Dönemindeki şiir için “bir sürü öğelerinden soyarak, ‘sözlerle yeni biçimler kurmak’” diyen şair, sorulacak çok sorusu olduğu ve bunları kendisine sorduğu için şiirlerinde sık sık sorgulamaya yer verdiğini söyleyerek kendisini “duyulmamış duyguların tarihçisi” olarak nitelendirmiş.
Haydar Ergülen'de Sabit Fikir'deki Yüzlerce adlı köşesinde Edip Cansever'i ağırlamış ve usta şairin sonsuz şiirini yazmıştı.

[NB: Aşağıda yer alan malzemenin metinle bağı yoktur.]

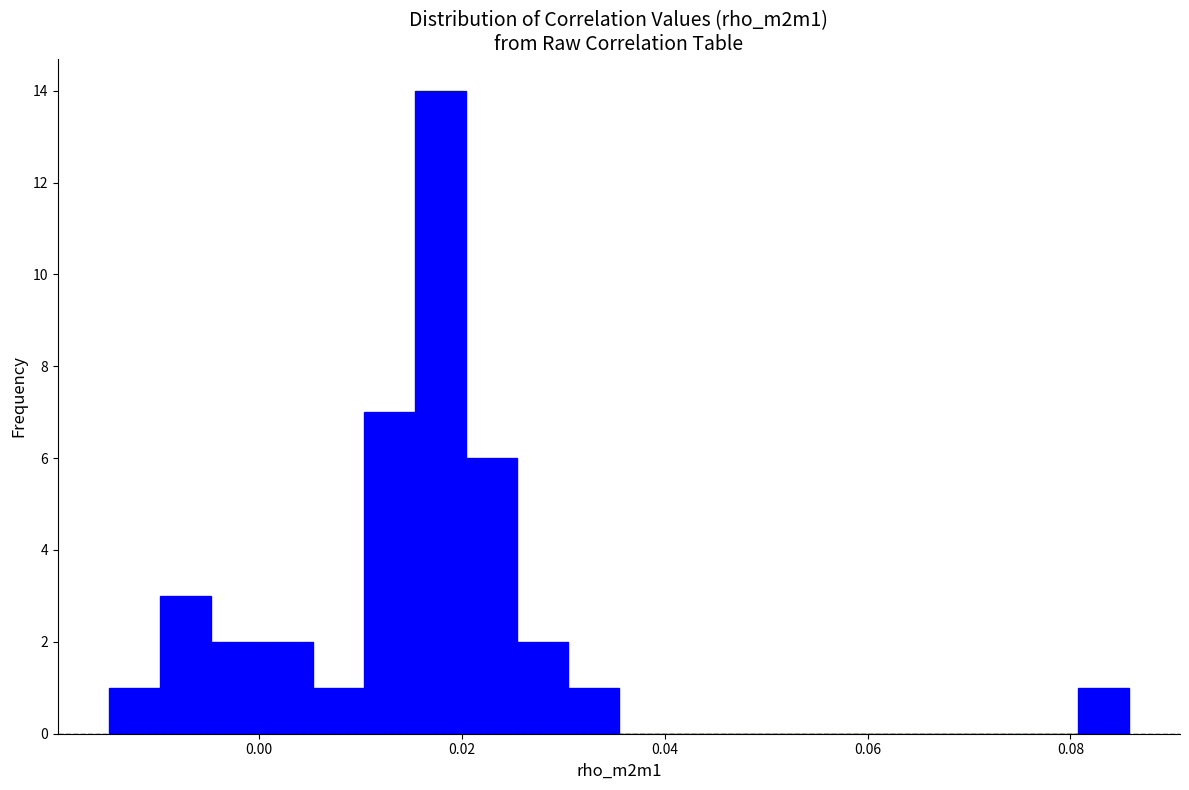

Read against the x-axis, roughly where is the centre of the tallest bar?

0.018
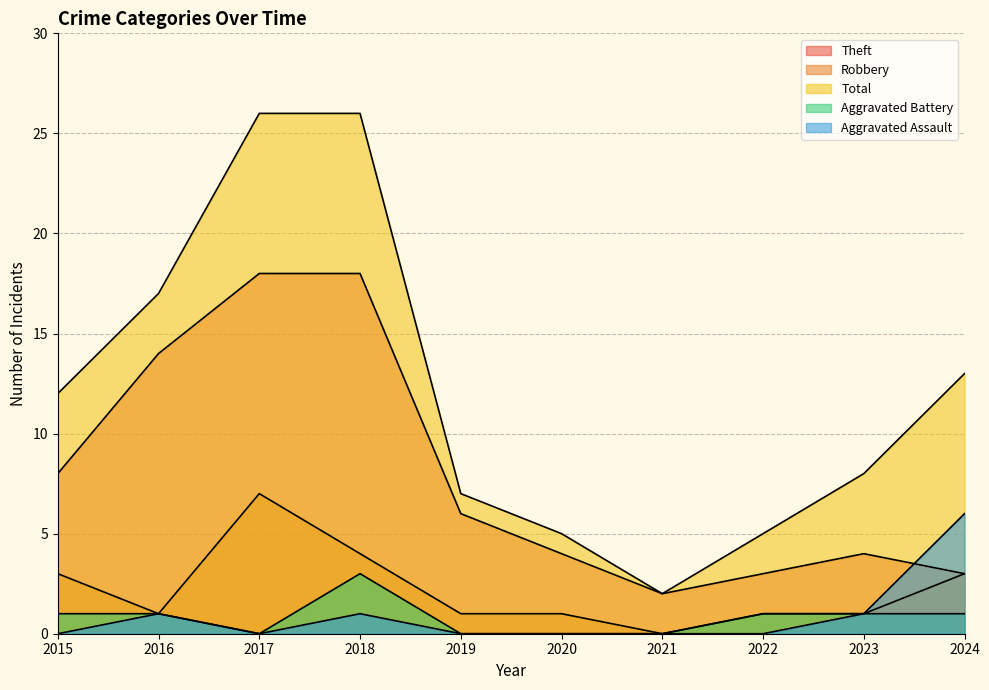

True or false: Aggravated Battery has a value of 1 at 2023.

True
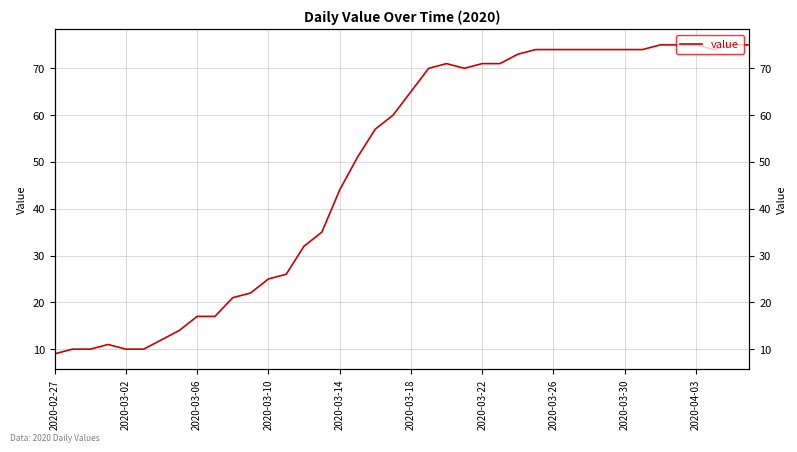

How many interior local peaks (higher than both neighbors) does the data have?

2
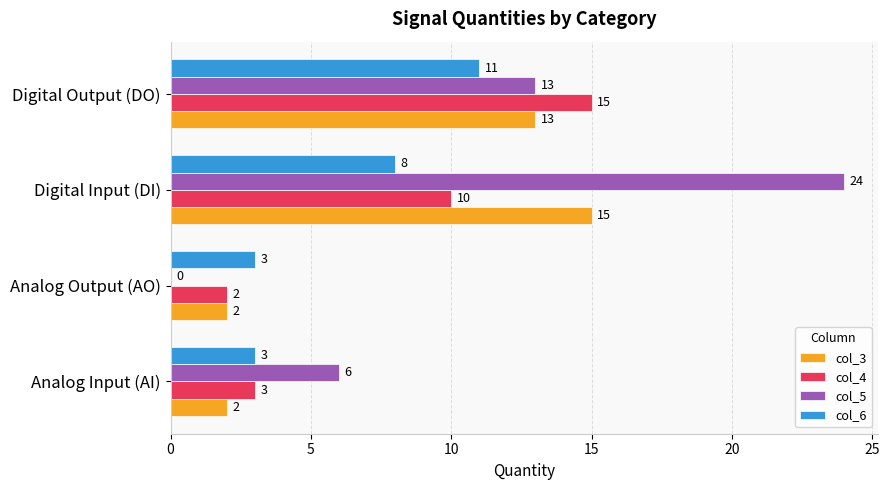

What is the maximum value shown in the chart?

24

Ben Ruhi Bey Nasılım, Mendilimde Kan Sesleri, Masa da Ne Masaymış Ha şiirleri çok sevilen usta şair, Bodrum'da tatildeyken beyin kanaması geçirmiş, tedavi için getirildiği İstanbul'da 28 Mayıs 1986’da yaşamını yitirmişti.
İkinci Yeni akımı öncülerinden Cemal Süreya, Cansever'in ölümü üzerine şu satırları yazmıştı:
Yeşil ipek gömleğinin yakası
Büyük zamana düşer.
Herşeyin fazlası zararlıdır ya,
Fazla şiirden öldü Edip Cansever.
Bir de Edip Cansever'e Mektuplar adlı bir paylaşım ağı başlatılmış. Buraya tıklayarak inceleyebilir ve mektup yazabilirsiniz.
Sona Kalsa
Usul usul konuşuyorlar aralarında
Denize bakıyorlar bazen - çatalını gezdiriyor biri tabağında -
Gölgesi bir kuş ölüsü
Karşıda yeni budanmış ağacın
- Olsa, başlangıçlar sona kalsa -
Kolyesiyle oynuyor kadın - tabağımda soyulmuş elma -
Saatime bakıyorum sık sık
Kapıyı gözlüyorum arada
Biraz soğum mu geliyor ne - kapatır mısın -
Sinirli bir kırmızılık suya batıyor
Düşünüyorum, ansızın bir dost yüzü
Görmemiştim de yıllarca.
Gelse
Değişmiş çok, yaşlanmış da
Sigaramı yakıyor durmadan
İstemem diyemiyorum - ama yakmasa -
Konuşuyoruz -konuşuyor muyuz -
Yazmayı bırakmış çoktan
Gerçi bir roman taslağı varmış kafasında
"Bir elimde elma elmada bir el"
Diyorum
Hayretle bakıyor yüzüme
Bir bardak bira içiyor, çekip gidiyor az sonra.
Kadranı kırmızı saat
Plasterle tutturulmuş kırık cam
Şurda burda plastik çiçekler
Evet, aralık kapıdan soğuk geliyor
Tam kalbimin üzerine bu akşam.
Ölüm
Sen en güzelsin bu saatlerde
Büyütmüş yetiştirmişsin beni
Söyler miyim hiç sana hayran olmasam.
Bugün de ince, bugün dekırıldı kırılacak
Bugün de
Tam nerede kalmışsam.
* Edip Cansever'in Ne gelir elimizden insan olmaktan başka adlı şiirinden.